Copy out the text of the material below word for word, from its beginning down through the line containing "wszystko w jednym miejscu", including that line. Leave the pictures out.
+++ RECORDS FOR THE EXERCISE
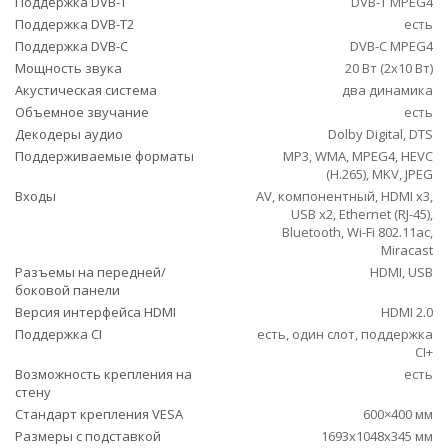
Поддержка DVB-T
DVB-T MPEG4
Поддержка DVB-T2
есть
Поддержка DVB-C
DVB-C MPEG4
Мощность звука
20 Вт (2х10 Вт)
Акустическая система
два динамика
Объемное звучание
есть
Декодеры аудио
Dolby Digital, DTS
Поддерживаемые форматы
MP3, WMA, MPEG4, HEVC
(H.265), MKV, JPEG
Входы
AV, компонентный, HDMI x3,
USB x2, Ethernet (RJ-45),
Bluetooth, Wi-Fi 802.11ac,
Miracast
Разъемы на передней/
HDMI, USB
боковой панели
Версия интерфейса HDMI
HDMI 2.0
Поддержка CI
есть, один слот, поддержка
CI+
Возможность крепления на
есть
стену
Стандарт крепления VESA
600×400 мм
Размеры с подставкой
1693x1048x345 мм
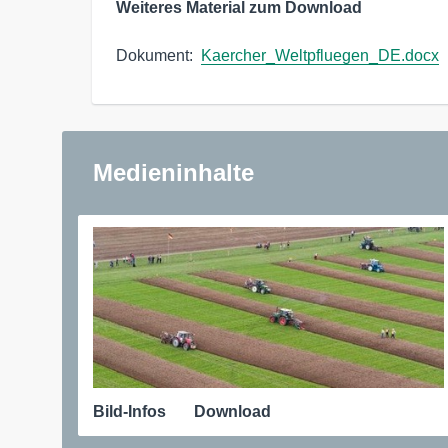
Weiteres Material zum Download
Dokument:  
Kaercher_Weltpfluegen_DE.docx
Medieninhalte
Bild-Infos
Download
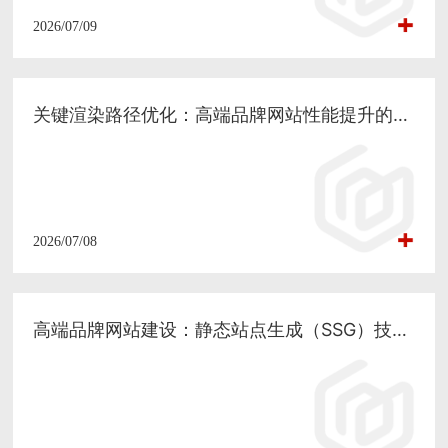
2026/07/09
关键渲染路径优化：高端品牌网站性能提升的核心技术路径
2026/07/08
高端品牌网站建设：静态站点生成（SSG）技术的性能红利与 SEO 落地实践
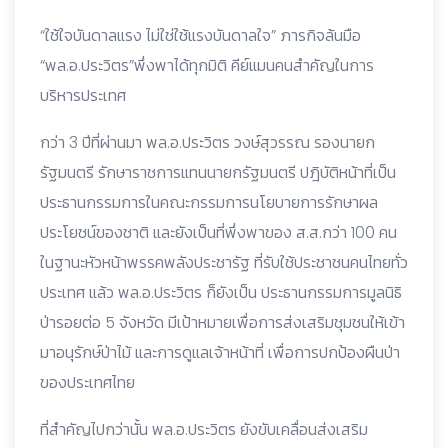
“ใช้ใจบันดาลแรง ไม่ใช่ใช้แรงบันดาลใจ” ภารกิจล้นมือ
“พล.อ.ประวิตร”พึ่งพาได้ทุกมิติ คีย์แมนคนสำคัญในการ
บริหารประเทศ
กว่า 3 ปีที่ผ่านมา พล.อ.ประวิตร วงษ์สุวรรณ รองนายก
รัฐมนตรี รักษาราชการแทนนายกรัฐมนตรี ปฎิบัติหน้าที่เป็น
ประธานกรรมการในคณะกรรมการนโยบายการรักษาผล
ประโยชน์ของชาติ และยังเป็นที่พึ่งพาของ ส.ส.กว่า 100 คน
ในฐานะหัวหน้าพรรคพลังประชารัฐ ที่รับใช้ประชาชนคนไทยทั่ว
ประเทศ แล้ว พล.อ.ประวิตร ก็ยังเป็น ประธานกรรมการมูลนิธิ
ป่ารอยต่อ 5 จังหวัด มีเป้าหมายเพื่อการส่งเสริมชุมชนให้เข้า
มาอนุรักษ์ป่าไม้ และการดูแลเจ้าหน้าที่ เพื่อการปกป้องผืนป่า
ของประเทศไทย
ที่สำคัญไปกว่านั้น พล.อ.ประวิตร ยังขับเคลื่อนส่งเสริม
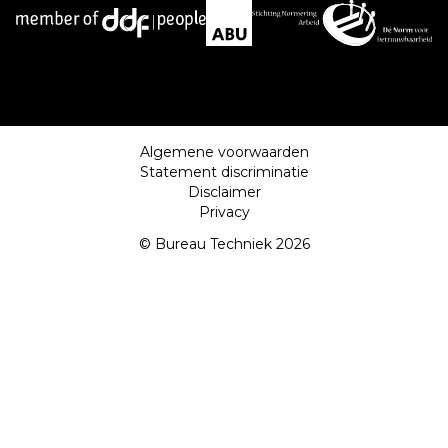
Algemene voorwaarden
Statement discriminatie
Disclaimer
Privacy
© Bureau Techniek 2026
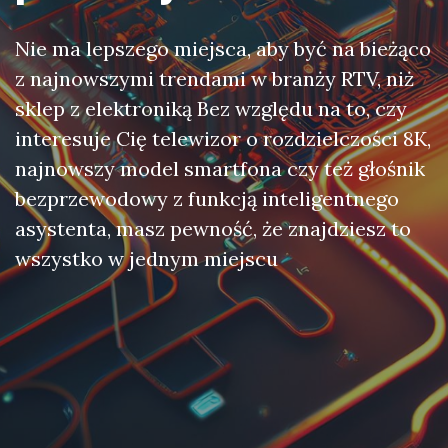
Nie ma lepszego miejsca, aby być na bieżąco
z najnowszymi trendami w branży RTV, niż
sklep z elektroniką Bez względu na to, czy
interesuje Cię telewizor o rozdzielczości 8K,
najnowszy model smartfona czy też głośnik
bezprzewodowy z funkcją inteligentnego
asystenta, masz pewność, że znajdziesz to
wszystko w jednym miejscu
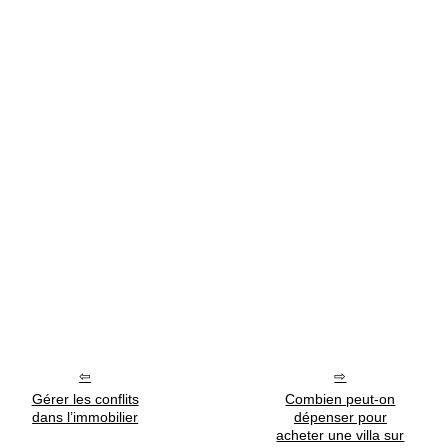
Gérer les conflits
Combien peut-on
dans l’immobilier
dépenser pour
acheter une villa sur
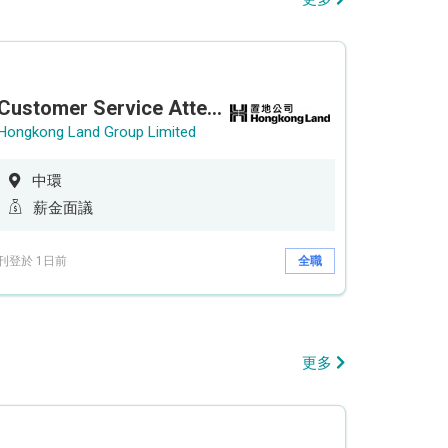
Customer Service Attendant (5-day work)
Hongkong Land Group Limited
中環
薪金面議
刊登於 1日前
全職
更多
++++++
_YOUR SOLUTION_.
Поддержка DVB-T
DVB-T MPEG4
Поддержка DVB-T2
есть
Поддержка DVB-C
DVB-C MPEG4
Мощность звука
20 Вт (2х10 Вт)
Акустическая система
два динамика
Объемное звучание
есть
Декодеры аудио
Dolby Digital, DTS
Поддерживаемые форматы
MP3, WMA, MPEG4, HEVC
(H.265), MKV, JPEG
Входы
AV, компонентный, HDMI x3,
USB x2, Ethernet (RJ-45),
Bluetooth, Wi-Fi 802.11ac,
Miracast
Разъемы на передней/
HDMI, USB
боковой панели
Версия интерфейса HDMI
HDMI 2.0
Поддержка CI
есть, один слот, поддержка
CI+
Возможность крепления на
есть
стену
Стандарт крепления VESA
600×400 мм
Размеры с подставкой
1693x1048x345 мм
Weiteres Material zum Download
Dokument:  
Kaercher_Weltpfluegen_DE.docx
Medieninhalte
Bild-Infos
Download
2026/07/09
关键渲染路径优化：高端品牌网站性能提升的核心技术路径
2026/07/08
高端品牌网站建设：静态站点生成（SSG）技术的性能红利与 SEO 落地实践
“ใช้ใจบันดาลแรง ไม่ใช่ใช้แรงบันดาลใจ” ภารกิจล้นมือ
“พล.อ.ประวิตร”พึ่งพาได้ทุกมิติ คีย์แมนคนสำคัญในการ
บริหารประเทศ
กว่า 3 ปีที่ผ่านมา พล.อ.ประวิตร วงษ์สุวรรณ รองนายก
รัฐมนตรี รักษาราชการแทนนายกรัฐมนตรี ปฎิบัติหน้าที่เป็น
ประธานกรรมการในคณะกรรมการนโยบายการรักษาผล
ประโยชน์ของชาติ และยังเป็นที่พึ่งพาของ ส.ส.กว่า 100 คน
ในฐานะหัวหน้าพรรคพลังประชารัฐ ที่รับใช้ประชาชนคนไทยทั่ว
ประเทศ แล้ว พล.อ.ประวิตร ก็ยังเป็น ประธานกรรมการมูลนิธิ
ป่ารอยต่อ 5 จังหวัด มีเป้าหมายเพื่อการส่งเสริมชุมชนให้เข้า
มาอนุรักษ์ป่าไม้ และการดูแลเจ้าหน้าที่ เพื่อการปกป้องผืนป่า
ของประเทศไทย
ที่สำคัญไปกว่านั้น พล.อ.ประวิตร ยังขับเคลื่อนส่งเสริม
Algemene voorwaarden
Statement discriminatie
Disclaimer
Privacy
© Bureau Techniek 2026
Nie ma lepszego miejsca, aby być na bieżąco
z najnowszymi trendami w branży RTV, niż
sklep z elektroniką Bez względu na to, czy
interesuje Cię telewizor o rozdzielczości 8K,
najnowszy model smartfona czy też głośnik
bezprzewodowy z funkcją inteligentnego
asystenta, masz pewność, że znajdziesz to
wszystko w jednym miejscu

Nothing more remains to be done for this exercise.